__Excerpt to read__
┄┄┄┄┄┄

According to man page:
• The load-balance mode PACKET_FANOUT_LB implements a round-
robin algorithm.
• PACKET_FANOUT_CPU selects the socket based on the CPU that the
packet arrived on.
• PACKET_FANOUT_ROLLOVER processes all data on a single socket,
moving to the next when one becomes backlogged.
• PACKET_FANOUT_RND selects the socket using a pseudo-random
number generator.
• PACKET_FANOUT_QM (available since Linux 3.14) selects the
socket using the recorded queue_mapping of the received skb.
The default should be for packet to behave like a hardware NIC if RSS is
enabled. And use a single queue if RSS is not enabled. The PMD kind of does
this now but not the same.
^ permalink raw reply [flat|nested] 7+ messages in thread
* Re: [PATCH] net/af_packet: allow disabling packet fanout
2024-12-12 17:11 ` Stephen Hemminger
@ 2024-12-16 9:58 ` Tudor Cornea
2025-01-06 15:29 ` Tudor Cornea
0 siblings, 1 reply; 7+ messages in thread
From: Tudor Cornea @ 2024-12-16 9:58 UTC (permalink / raw)
To: Stephen Hemminger; +Cc: linville, ferruh.yigit, andrew.rybchenko, dev
> Controlling fanout more is a good idea but not sure what this patch
> is trying to do with it.
I am maintaining a DPDK application which should run on a large number
of setups.
Unfortunately, I do not have a lot of control over the environment the
application runs on (e.g kernel).
The problem I was trying to solve is that the Af_Packet PMD seems to
fail to initialize properly on some setups.
I managed to reproduce the issue with testpmd.
sudo ./x86_64-native-linuxapp-gcc/app/dpdk-testpmd \
-l 0-3 \
-m 1024 \
--no-huge \
--no-shconf \
--no-pci \
--vdev=net_af_packet0,iface=eth1,blocksz=4096,framesz=2048,framecnt=512,qpairs=1,qdisc_bypass=0
\
--vdev=net_af_packet1,iface=eth2,blocksz=4096,framesz=2048,framecnt=512,qpairs=1,qdisc_bypass=0
\
-- \
-i
Error: Unknown device type.

┄┄┄┄┄┄

__Dataset records__
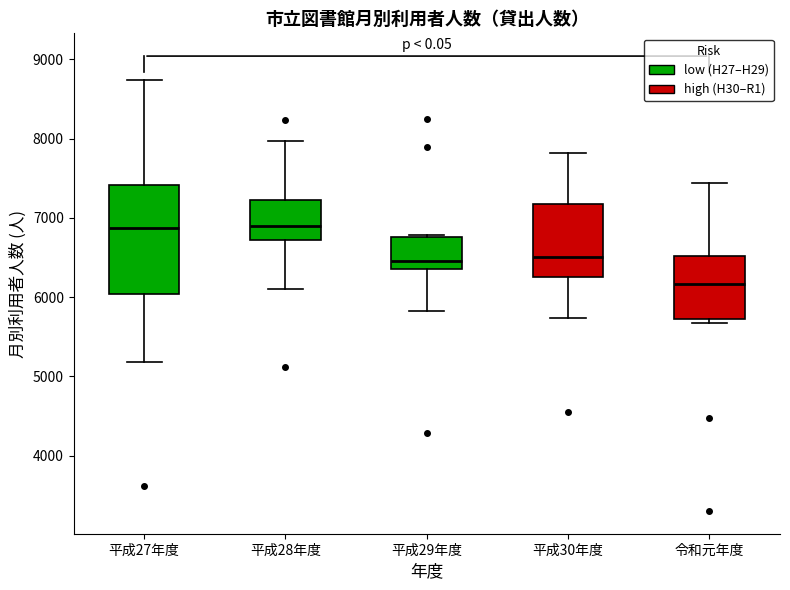

Reading left to right, transcribe this box plot: for each box, give where its median line is, the range the box spans, and where its two whiskers end, as read against the y-axis. The values are not printed on the chart, so give them approximately, as read against the axis.

平成27年度: median 6900, box 6000 to 7400, whiskers 5200 to 8700
平成28年度: median 6900, box 6700 to 7200, whiskers 6100 to 8000
平成29年度: median 6500, box 6400 to 6800, whiskers 5800 to 6800
平成30年度: median 6500, box 6300 to 7200, whiskers 5700 to 7800
令和元年度: median 6200, box 5700 to 6500, whiskers 5700 (just below the box's lower edge) to 7400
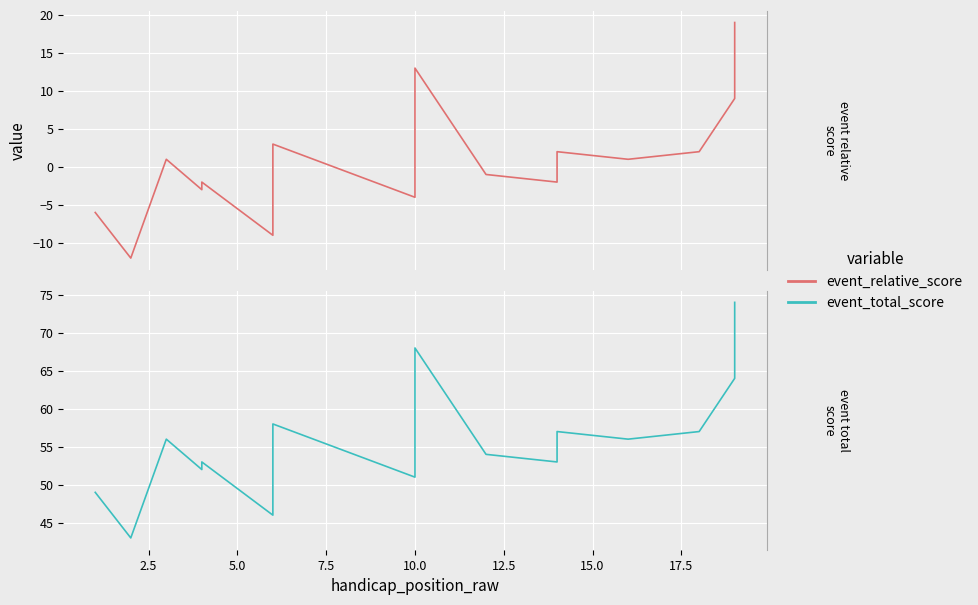

True or false: event_total_score and event_relative_score intersect in this chart.

False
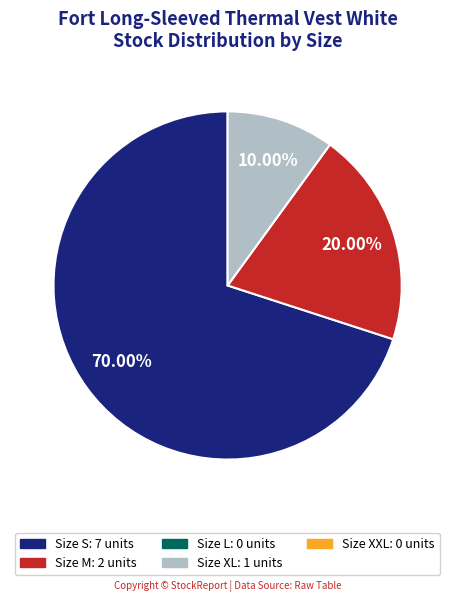

Does any single category account for the majority?

Yes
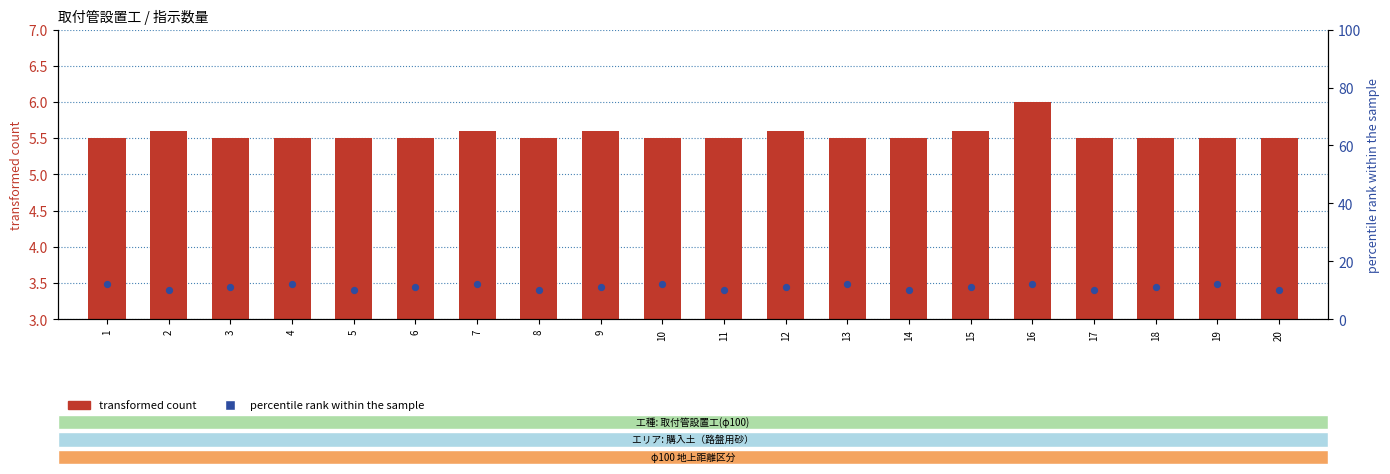

Which series has the largest total across all categories?

percentile rank within the sample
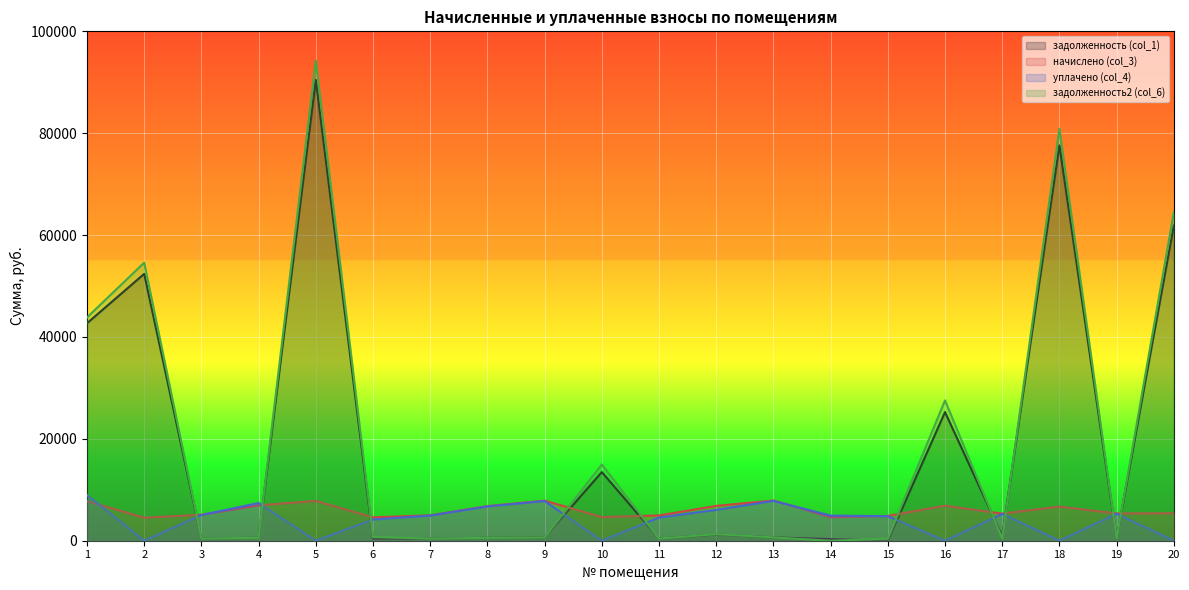

How many lines are shown in the chart?

4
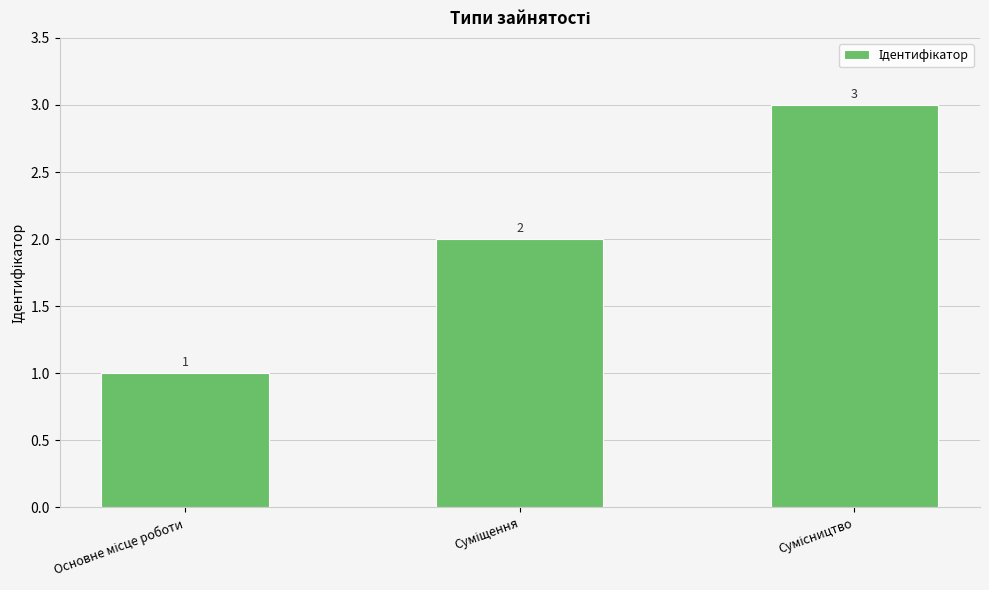

How many values are between 1 and 3?

3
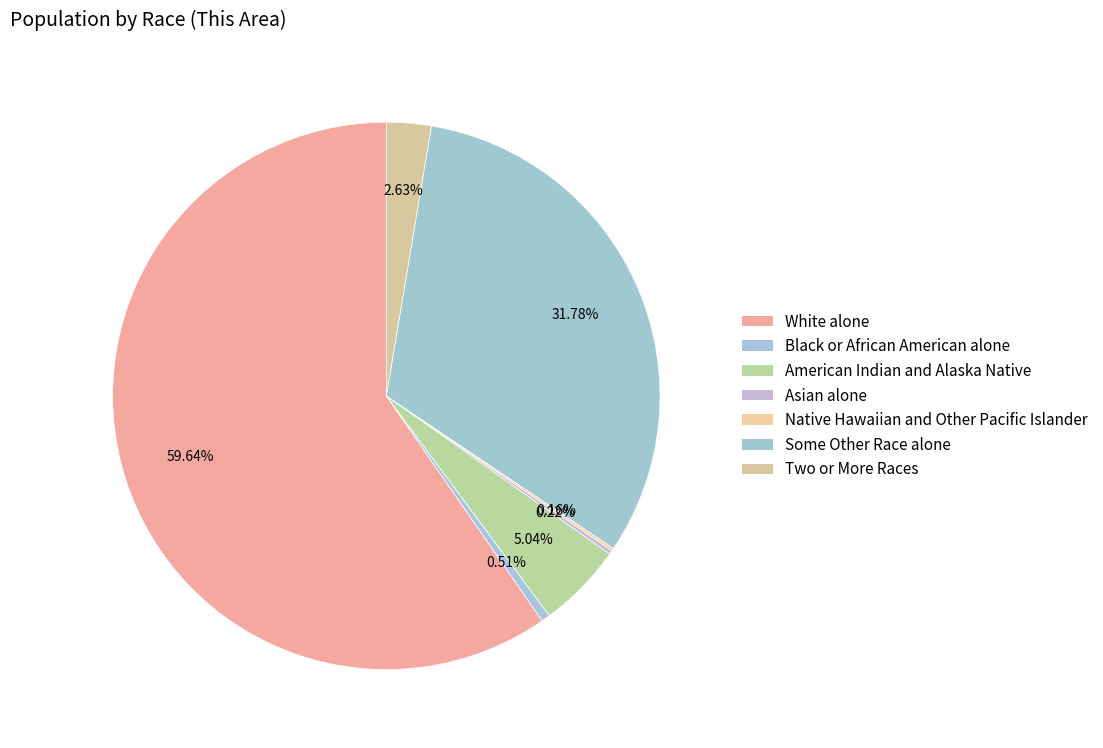

What is the ratio of the value at American Indian and Alaska Native to the value at Black or African American alone?

9.9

┄┄┄┄┄┄

__To do__
a. From the fanout thread above, set down the passage starting with "I am maintaining" and going on through "issue with testpmd.".
b. For the fanout thread above, decide whether each statement agrees with it, answering yes or no and quoting the words that settle it: (i) PACKET_FANOUT_RND picks the socket with a pseudo-random number generator. (ii) PACKET_FANOUT_QM has been available since Linux 3.10. (iii) The issue was reproduced with testpmd.

__Responses to the exercise__
a.
I am maintaining a DPDK application which should run on a large number
of setups.
Unfortunately, I do not have a lot of control over the environment the
application runs on (e.g kernel).
The problem I was trying to solve is that the Af_Packet PMD seems to
fail to initialize properly on some setups.
I managed to reproduce the issue with testpmd.

b.
(i) Yes: "PACKET_FANOUT_RND selects the socket using a pseudo-random"
(ii) No: "(available since Linux 3.14)"
(iii) Yes: "I managed to reproduce the issue with testpmd."